I certainly vary in my social abilities. This depends a lot on my mood. I never feel as fluent as I should be, there are always "the brakes" on, i think. Something stopping me from feeling fluent.
But with the new job coming up, there will be a lot of social interaction, and I feel if I am able to get in there and do it (and overcome my other health issues, like inability to sleep) for long enough, I will actually get there. I have the ability to be somewhat charming, in a quiet way (I see it sometimes when I make videos), but its a real drag to get that to come out in social situations. It's there, buried deep, but I can get in the zone if I can create the right supportive environment and opportunities to expose.
The key for me, quite simply is exposure, frequent enough repeated enough. Last week I did two interviews, its the first time I have done two in a week. The first day my anxiety was down at a 7/10 (which in itself is insane, since I have been strongly phobic of them for many years and never thought i would even be able to do one), the next day, 4/10, which is basically a level I can operate at for a long time.
It's just extremely difficult to:
1. Get social situations that last long enough to cause extinction (interviews, interestingly are perfect, as they last 30 mins to an hour, which means anxiety can reduce significantly during) - but you need to build up to that with mock interviews, and other similar situations.

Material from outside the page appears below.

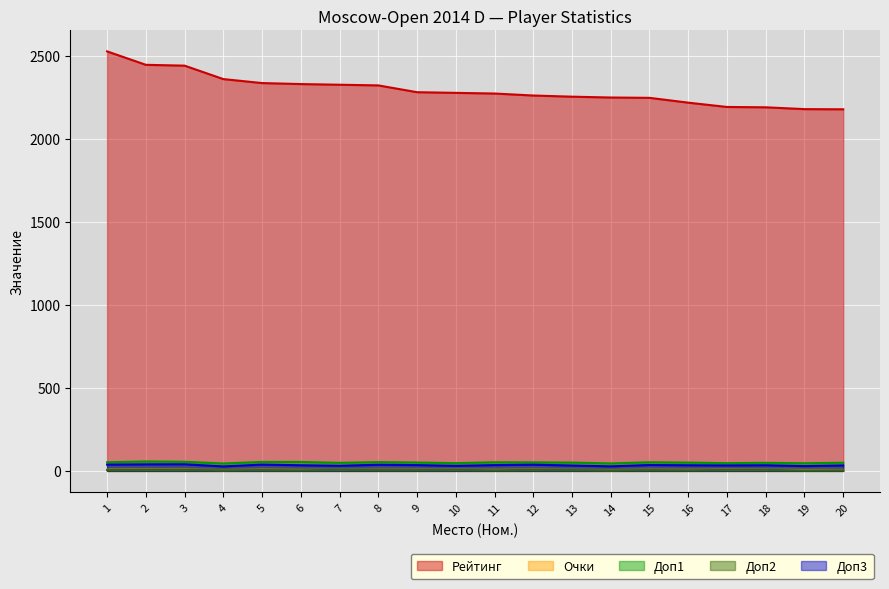

The value of Доп2 at 13 is 2.0. True or false?

False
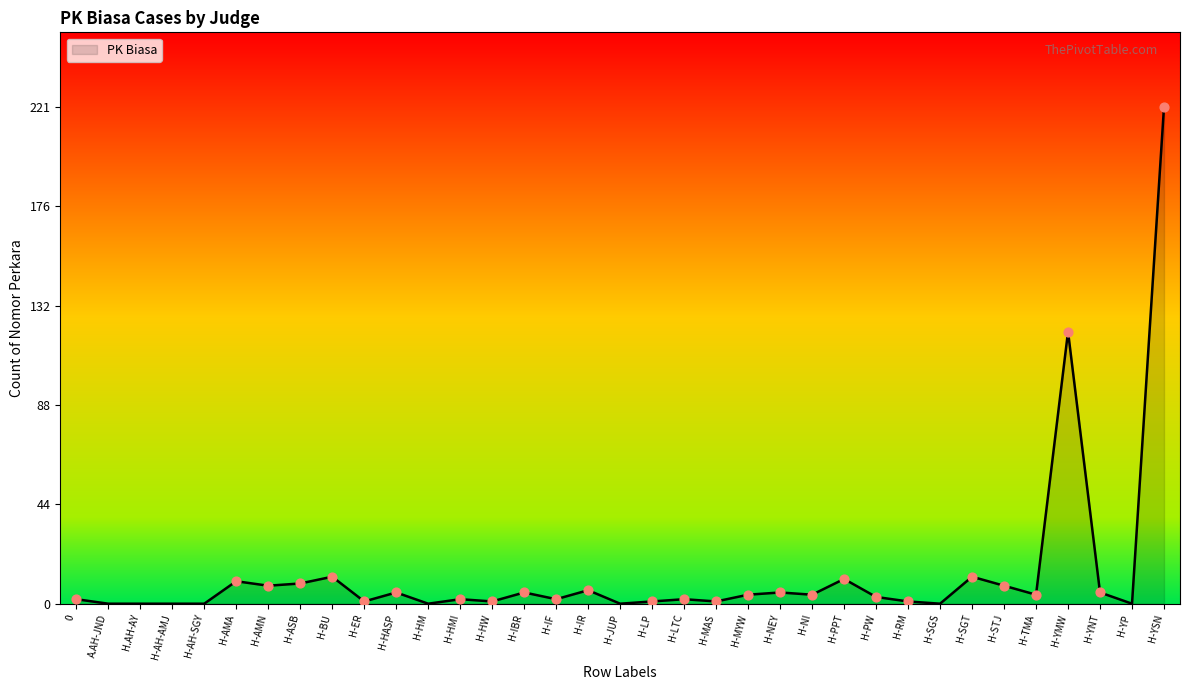

Between H-YNT and H-RM, which is larger?

H-YNT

2. Be in a good enough mood to be able to handle the critical voice that comes before, and after exposures
3. Get social situations that occur often enough to cement the extinction
4. Do all of this when stuck inside your house (lol apocalypse).
So its really the mechanics, and controlling mood and critical self-talk, as well as making sure there is support and things are in place to promote the ability to expose etc.
"The zone" is there, underneath, just digging it out is taking insane amounts of work. Am pretty sure the people around me are (probably unconsciously) filling the hole back in behind my back (that's hard to explain).